> **Exercise directions**
Please continue the OneFS cluster overview below, picking up right after its final sentence.

> **Exercise text**

OneFS works exclusively with dedicated platform nodes, referred to as a “cluster”. A single cluster consists of multiple nodes, which are rack-mountable enterprise appliances containing: memory, CPU, networking, Ethernet or low-latency InfiniBand interconnects, disk controllers and storage media. As such, each node in the distributed cluster has compute as well as storage or capacity capabilities.

With the Isilon hardware (‘Gen6’), a single chassis of 4 nodes in a 4RU (rack units) form factor is required to create a cluster, which scales up to 252 nodes in OneFS 8.2 and later. Individual node platforms need a minimum of three nodes and 3RU of rack space to form a cluster. There are several different types of nodes, all of which can be incorporated into a single cluster, where different nodes provide varying ratios of capacity to throughput or input/output operations per second (IOPS). OneFS 9.0 also introduces support for the new 1RU all-flash F600 NVMe and F200 PowerScale nodes. Both the traditional Gen6 chassis and the PowerScale stand-alone nodes will happily co-exist within the same cluster.

Each node or chassis added to a cluster increases aggregate disk, cache, CPU, and network capacity. OneFS leverages each of the hardware building blocks, so that the whole becomes greater than the sum of the parts. The RAM is grouped together into a single coherent cache, allowing I/O on any part of the cluster to benefit from data cached anywhere. A file system journal ensures that writes that are safe across power failures. Spindles and CPU are combined to increase throughput, capacity and IOPS as the cluster grows, for access to one file or for multiple files. A cluster’s storage capacity can range from 10’s of TBs to 10’s of PBs. The maximum capacity will continue to increase as storage media and node chassis continue to get denser.

The OneFS powered platform nodes are broken into several classes, or tiers, according to their functionality:

Table 1: Hardware Tiers and Node Types

5 | Dell EMC PowerScale OneFS: A Technical Overview © 2020 Dell Inc. or its subsidiaries.

Network

There are two types of networks associated with a cluster: internal and external.

Back-end network

All intra-node communication in a cluster is performed across a dedicated backend network, comprising either 10, 40, or 100 Gb Ethernet, or low-latency QDR InfiniBand (IB). This back-end network, which is configured with redundant switches for high availability, acts as the backplane for the cluster. This enables each node to act as a contributor in the cluster and isolating node-to-node communication to a private, high-speed, low-latency network. This back-end network utilizes Internet Protocol (IP) for node-to-node communication.

Front-end network

Clients connect to the cluster using Ethernet connections (1GbE, 10GbE, 25GbE, or 40GbE) that are available on all nodes. Because each node provides its own Ethernet ports, the amount of network bandwidth available to the cluster scales linearly with performance and capacity. A cluster supports standard network communication protocols to a customer network, including NFS, SMB, HTTP, FTP, HDFS, and S3. Additionally, OneFS provides full integration with both IPv4 and IPv6 environments.

> **Data for review**
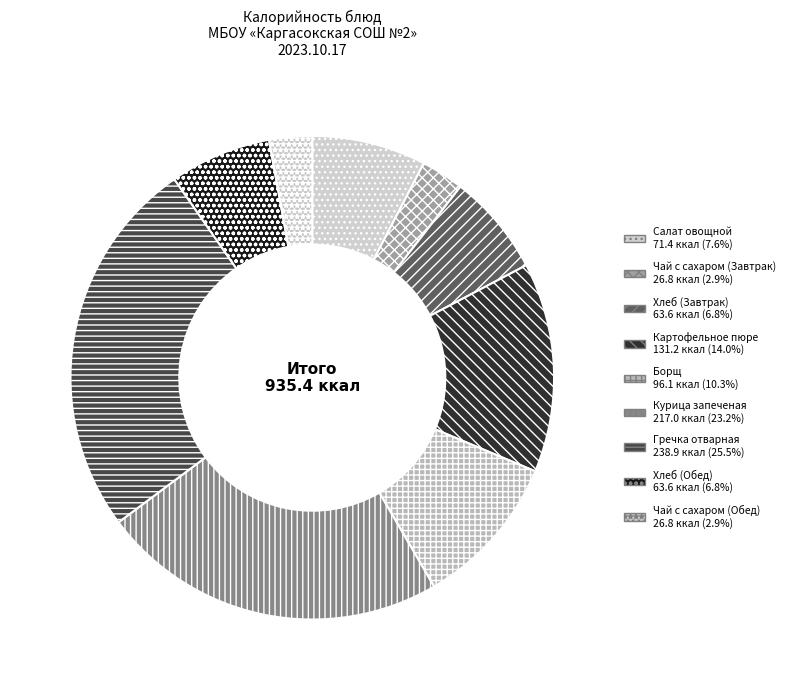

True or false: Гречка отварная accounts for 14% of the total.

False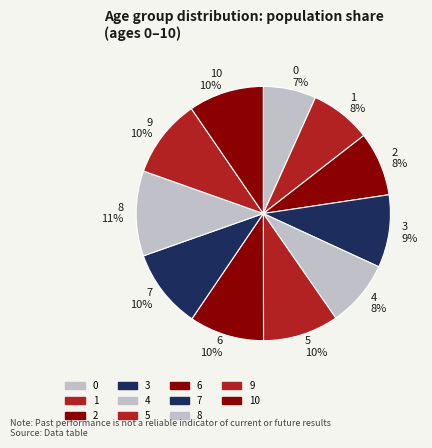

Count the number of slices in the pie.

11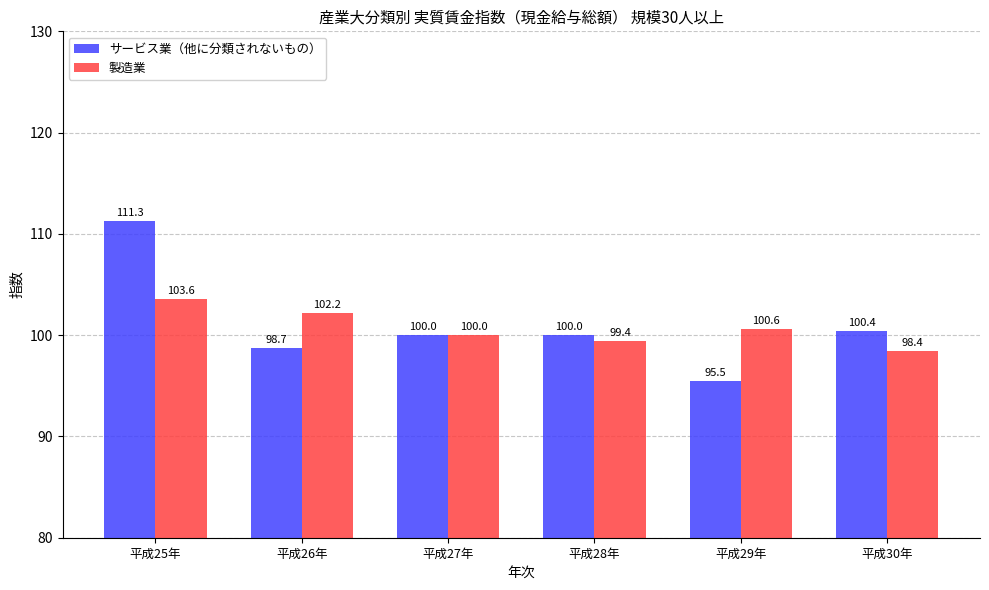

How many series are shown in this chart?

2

> **Response area**
Complete cluster view

The complete cluster is combined with hardware, software, networks in the following view:

Figure 2: All Components of OneFS at Work

The diagram above depicts the complete architecture; software, hardware and network all working together in your environment with servers to provide a completely distributed single file system that can scale dynamically as workloads and capacity needs or throughput needs change in a scale-out environment.

OneFS SmartConnect is a load balancer that works at the front-end Ethernet layer to evenly distribute client connections across the cluster. SmartConnect supports dynamic NFS failover and failback for Linux and UNIX clients and SMB3 continuous availability for Windows clients. This ensures that when a node failure occurs, or preventative maintenance is performed, all in-flight reads and writes are handed off to another node in the cluster to finish its operation without any user or application interruption.

During failover, clients are evenly redistributed across all remaining nodes in the cluster, ensuring minimal performance impact. If a node is brought down for any reason, including a failure, the virtual IP addresses on that node is seamlessly migrated to another node in the cluster. When the offline node is brought back online, SmartConnect automatically rebalances the NFS and SMB3 clients across the entire cluster to ensure maximum storage and performance utilization. For periodic system maintenance and software updates, this functionality allows for per-node rolling upgrades affording full-availability throughout the duration of the maintenance window.

6 | Dell EMC PowerScale OneFS: A Technical Overview © 2020 Dell Inc. or its subsidiaries.

Further information is available in the OneFS SmartConnect white paper.

OneFS software overview

Operating system

OneFS is built on a BSD-based UNIX Operating System (OS) foundation. It supports both Linux/UNIX and Windows semantics natively, including hard links, delete-on-close, atomic rename, ACLs, and extended attributes. It uses BSD as its base OS because it is a mature and proven Operating System and the open source community can be leveraged for innovation. From OneFS 8.0 onwards, the underlying OS version is FreeBSD 10.

Client services

The front-end protocols that the clients can use to interact with OneFS are referred to as client services. Please refer to the Supported Protocols section for a detailed list of supported protocols. In order to understand, how OneFS communicates with clients, we split the I/O subsystem into two halves: the top half or the ‘initiator’ and the bottom half or the ‘participant’. Every node in the cluster is a participant for a particular I/O operation. The node that the client connects to is the initiator and that node acts as the ‘captain’ for the entire I/O operation. The read and write operation are detailed in later sections

Cluster operations

In a clustered architecture, there are cluster jobs that are responsible for taking care of the health and maintenance of the cluster itself—these jobs are all managed by the OneFS job engine. The job engine runs across the entire cluster and is responsible for dividing and conquering large storage management and protection tasks. To achieve this, it reduces a task into smaller work items and then allocates, or maps, these portions of the overall job to multiple worker threads on each node. Progress is tracked and reported on throughout job execution and a detailed report and status is presented upon completion or termination.

Job Engine includes a comprehensive check-pointing system which allows jobs to be paused and resumed, in addition to stopped and started. The Job Engine framework also includes an adaptive impact management system.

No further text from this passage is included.